Le uniche che parlavano spagnolo erano Alice e Clara perché lo studiavano a scuola, mentre le altre non sapevano dire altro che "gracias", "por favor" e "paella" (e già questo non era poco se consideriamo quante persone in Italia la chiamano "pajella").

"Ma perché parlano così in fretta?" sbuffò Sofia che non aveva capito nulla quando il concierge aveva dato loro le indicazioni per il centro.

"Lo spagnolo è proprio l'italiano con la s in fondo!" si lamentò Anna con tono sarcastico.

"Ha solo detto che se vogliamo fare i biglietti della metro il punto informazioni è in centro, da Plaza Cataluña" commentò Alice con tono divertito.

"Tu hai capito tutte queste cose? Io mi sono persa a 'bueno' " ridacchiò Clara, "ma forse è perché mi ero persa a fissare quegli occhi marroni...".

"Solita Clara" la presero in giro le altre.

"Beh. Cosa volete. Era carino" rispose lei con nonchalance.

Dopo essere andate a recuperare qualche cartina e aver fatto i biglietti della metro, decisero di andare all'esplorazione senza una meta specifica. In fondo era solo il primo giorno e in più si sa che i posti più pittoreschi della città sono quelli che si scoprono così, quasi per caso, lontani dalle rotte turistiche. Dopo aver dato un'occhiata a quali zone fosse meglio visitare e quali no, si infilarono per le vie del Barri Gòtic. Camminarono fino a raggiungere la cattedrale, fermandosi ad osservare l'architettura degli edifici che si trovavano lungo la strada e, una volta giunte lì, decisero di visitarla. Terminata la visita, optarono per affidarsi al loro senso dell'orientamento per tornare indietro, cercando però di percorre una strada diversa rispetto a quella dell'andata.

"Mi sa che ci siamo perse" disse a un certo punto Sofia.

"Ma no, dai! È solo un'impressione" dissimulò Clara guardandosi attorno.

"Forse dovremmo chiedere indicazioni" disse Anna pragmatica come al suo solito.

"Forse hai ragione" commentò Alice, ma, quando si girò a guardare le sue amiche, si trovò i loro sguardi puntati addosso.

"No! Non ci provate" disse scuotendo la testa, "ci può andare Clara! O ci potete andare voi e chiederlo in inglese!".

Nonostante le lamentele, le principesse non le toglievano gli occhi di dosso. Più provava a rifiutarsi più i loro sguardi si fissavano su di lei, facendola sentire altamente a disagio.

"Ragazze! Non fatemi questo! Vi prego" sbuffò Alice.

"Va beh. Vorrà dire che vagheremo finché non troveremo la strada di casa" disse Anna facendo spallucce.

"O finché non moriremo di fame" aggiunse Clara.

Alice alzò gli occhi al cielo e fece cadere le braccia lungo i fianchi in segno di rassegnazione. "Va bene. Avete vinto. Ma sappiate che vi odio" si lamentò dirigendosi, cartina alla mano, verso un bar poco distante.

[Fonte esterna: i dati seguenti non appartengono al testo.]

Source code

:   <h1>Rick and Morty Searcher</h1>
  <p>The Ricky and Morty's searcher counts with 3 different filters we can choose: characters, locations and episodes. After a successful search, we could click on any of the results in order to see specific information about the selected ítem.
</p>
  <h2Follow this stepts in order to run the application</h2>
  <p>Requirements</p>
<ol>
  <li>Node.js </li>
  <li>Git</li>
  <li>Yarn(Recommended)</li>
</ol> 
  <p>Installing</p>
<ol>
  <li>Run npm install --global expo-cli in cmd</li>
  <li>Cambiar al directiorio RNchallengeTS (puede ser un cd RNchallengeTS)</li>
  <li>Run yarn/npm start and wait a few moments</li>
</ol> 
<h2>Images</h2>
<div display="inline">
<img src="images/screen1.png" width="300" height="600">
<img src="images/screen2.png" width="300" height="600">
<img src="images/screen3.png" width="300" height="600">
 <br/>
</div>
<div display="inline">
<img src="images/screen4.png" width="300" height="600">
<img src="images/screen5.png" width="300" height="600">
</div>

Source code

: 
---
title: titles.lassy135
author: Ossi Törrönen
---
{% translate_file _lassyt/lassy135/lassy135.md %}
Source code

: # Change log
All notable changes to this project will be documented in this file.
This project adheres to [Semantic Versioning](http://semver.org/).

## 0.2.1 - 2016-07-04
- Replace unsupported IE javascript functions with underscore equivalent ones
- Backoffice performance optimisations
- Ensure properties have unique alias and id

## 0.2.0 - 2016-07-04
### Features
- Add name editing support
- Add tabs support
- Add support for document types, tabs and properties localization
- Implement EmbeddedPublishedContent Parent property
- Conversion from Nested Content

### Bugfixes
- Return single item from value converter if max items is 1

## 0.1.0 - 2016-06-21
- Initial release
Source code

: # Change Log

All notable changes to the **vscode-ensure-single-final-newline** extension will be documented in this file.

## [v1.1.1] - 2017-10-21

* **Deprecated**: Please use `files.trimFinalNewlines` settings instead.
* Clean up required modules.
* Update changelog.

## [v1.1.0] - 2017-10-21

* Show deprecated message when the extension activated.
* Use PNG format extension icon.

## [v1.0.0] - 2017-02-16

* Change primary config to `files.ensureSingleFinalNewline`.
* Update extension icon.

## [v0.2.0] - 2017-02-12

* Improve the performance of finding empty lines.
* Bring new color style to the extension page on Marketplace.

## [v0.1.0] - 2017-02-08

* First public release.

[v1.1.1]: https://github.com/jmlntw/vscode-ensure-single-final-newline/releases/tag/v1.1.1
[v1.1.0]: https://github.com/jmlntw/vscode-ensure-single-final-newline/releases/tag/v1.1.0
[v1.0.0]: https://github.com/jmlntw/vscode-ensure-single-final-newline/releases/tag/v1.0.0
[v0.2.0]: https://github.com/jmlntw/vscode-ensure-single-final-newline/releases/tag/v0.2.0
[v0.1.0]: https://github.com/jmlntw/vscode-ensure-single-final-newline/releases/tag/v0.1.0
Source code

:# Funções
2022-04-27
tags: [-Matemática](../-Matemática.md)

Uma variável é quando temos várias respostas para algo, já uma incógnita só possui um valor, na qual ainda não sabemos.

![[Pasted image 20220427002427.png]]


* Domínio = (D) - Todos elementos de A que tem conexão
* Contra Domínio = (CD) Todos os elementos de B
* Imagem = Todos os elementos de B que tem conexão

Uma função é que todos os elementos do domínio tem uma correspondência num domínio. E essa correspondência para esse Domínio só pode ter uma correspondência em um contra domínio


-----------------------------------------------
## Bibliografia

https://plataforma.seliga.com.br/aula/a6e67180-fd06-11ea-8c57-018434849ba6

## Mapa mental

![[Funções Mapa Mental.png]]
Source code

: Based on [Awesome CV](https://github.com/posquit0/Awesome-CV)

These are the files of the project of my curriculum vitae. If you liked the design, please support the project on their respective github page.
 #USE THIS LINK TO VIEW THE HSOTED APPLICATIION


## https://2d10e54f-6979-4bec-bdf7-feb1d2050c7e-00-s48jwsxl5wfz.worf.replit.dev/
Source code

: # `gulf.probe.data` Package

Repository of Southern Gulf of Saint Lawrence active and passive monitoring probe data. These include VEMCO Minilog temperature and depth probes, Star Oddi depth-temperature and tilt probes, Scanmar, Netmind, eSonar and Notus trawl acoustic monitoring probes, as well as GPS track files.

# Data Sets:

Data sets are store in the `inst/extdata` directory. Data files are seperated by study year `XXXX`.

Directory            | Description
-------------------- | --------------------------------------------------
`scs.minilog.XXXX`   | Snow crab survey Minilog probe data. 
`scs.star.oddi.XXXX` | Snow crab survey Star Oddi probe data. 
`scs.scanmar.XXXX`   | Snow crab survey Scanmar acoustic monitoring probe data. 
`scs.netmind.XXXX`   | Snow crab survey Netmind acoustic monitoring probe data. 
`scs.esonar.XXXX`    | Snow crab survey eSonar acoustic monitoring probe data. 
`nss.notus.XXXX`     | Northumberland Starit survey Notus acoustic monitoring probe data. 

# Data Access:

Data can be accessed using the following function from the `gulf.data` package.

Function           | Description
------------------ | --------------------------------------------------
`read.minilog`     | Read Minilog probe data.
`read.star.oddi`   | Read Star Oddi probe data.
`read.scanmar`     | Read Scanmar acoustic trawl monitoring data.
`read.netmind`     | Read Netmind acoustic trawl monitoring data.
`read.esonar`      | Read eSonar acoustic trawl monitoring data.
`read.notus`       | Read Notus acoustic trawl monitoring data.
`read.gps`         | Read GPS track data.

Quando poco dopo fu di ritorno, sventolava la cartina con una mano e aveva un sorriso soddisfatto stampato in faccia.

"Era così difficile?" domandò ironica Anna.

"Molto" rispose cercando di tenere un'espressione arrabbiata, ma fallendo miseramente.

"Riusciamo a tornare in centro?" chiese Sofia con la pancia che le brontolava per la fame.